§ **Request**
With all pictures excluded, restate the records that follow exactly as written.

Recorded data
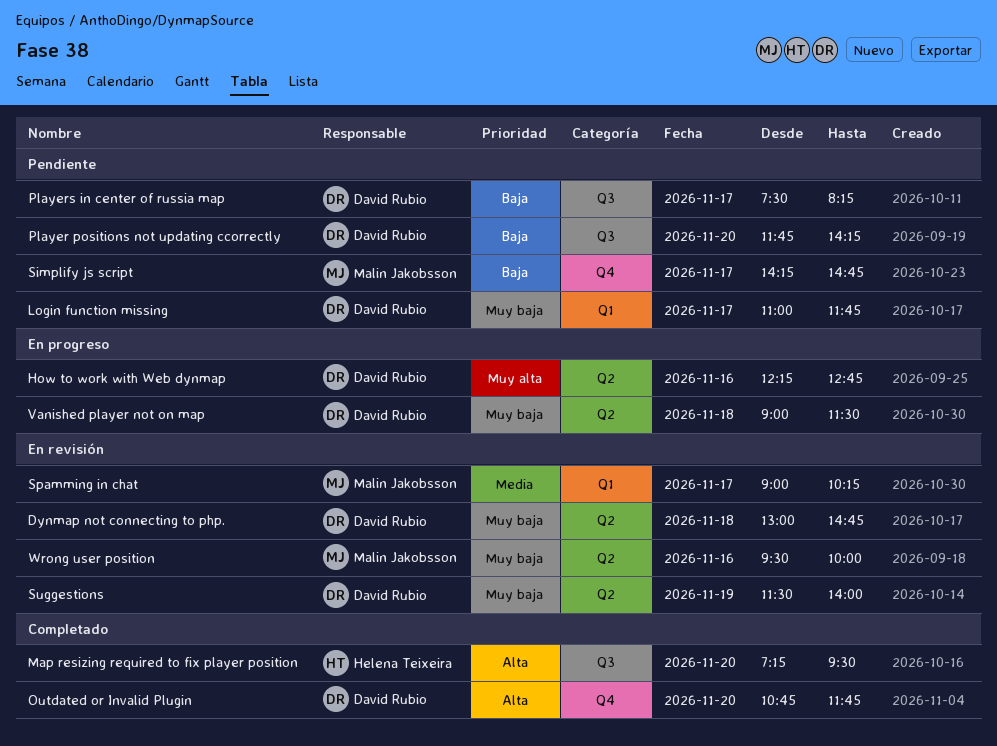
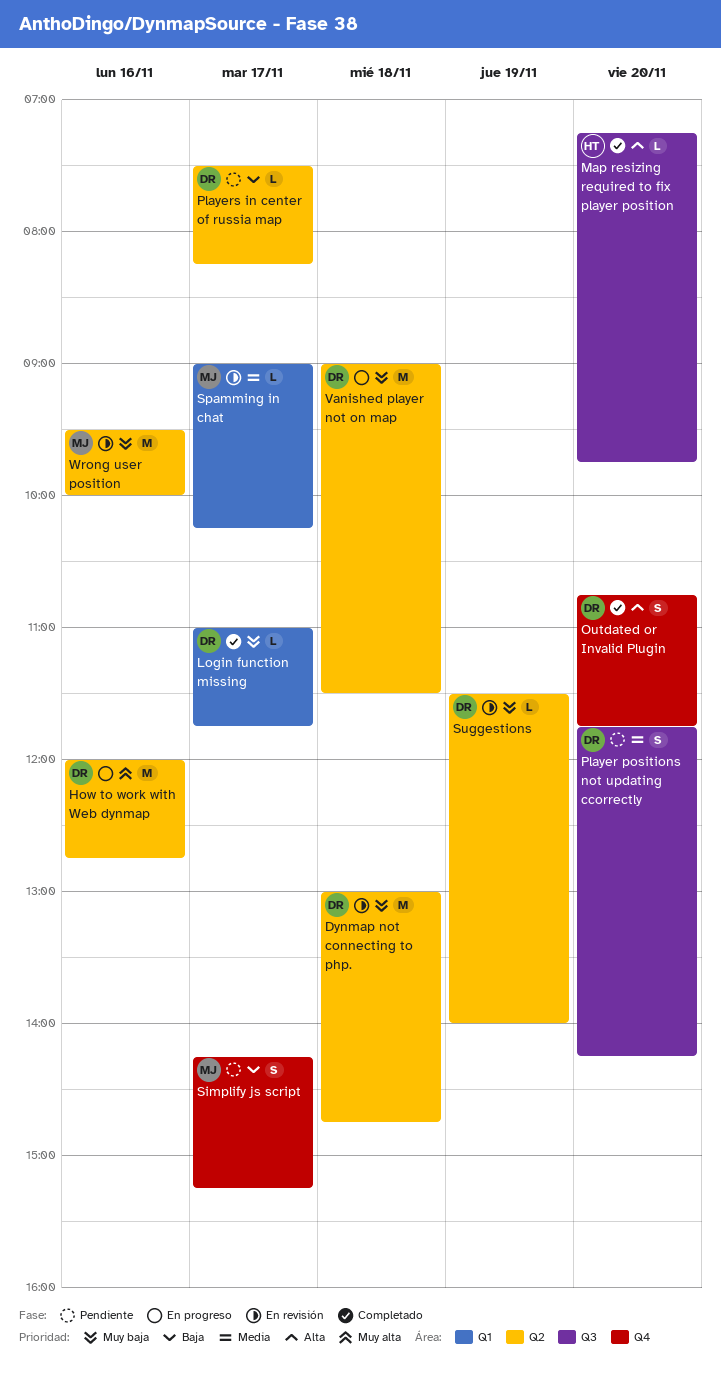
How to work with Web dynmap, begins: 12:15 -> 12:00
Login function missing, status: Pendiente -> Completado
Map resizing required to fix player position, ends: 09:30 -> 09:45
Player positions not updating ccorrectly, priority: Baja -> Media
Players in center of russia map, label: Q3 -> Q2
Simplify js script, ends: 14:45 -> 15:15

§ **Expected output**
How to work with Web dynmap, begins: 12:15 -> 12:00
Login function missing, status: Pendiente -> Completado
Map resizing required to fix player position, ends: 09:30 -> 09:45
Player positions not updating ccorrectly, priority: Baja -> Media
Players in center of russia map, label: Q3 -> Q2
Simplify js script, ends: 14:45 -> 15:15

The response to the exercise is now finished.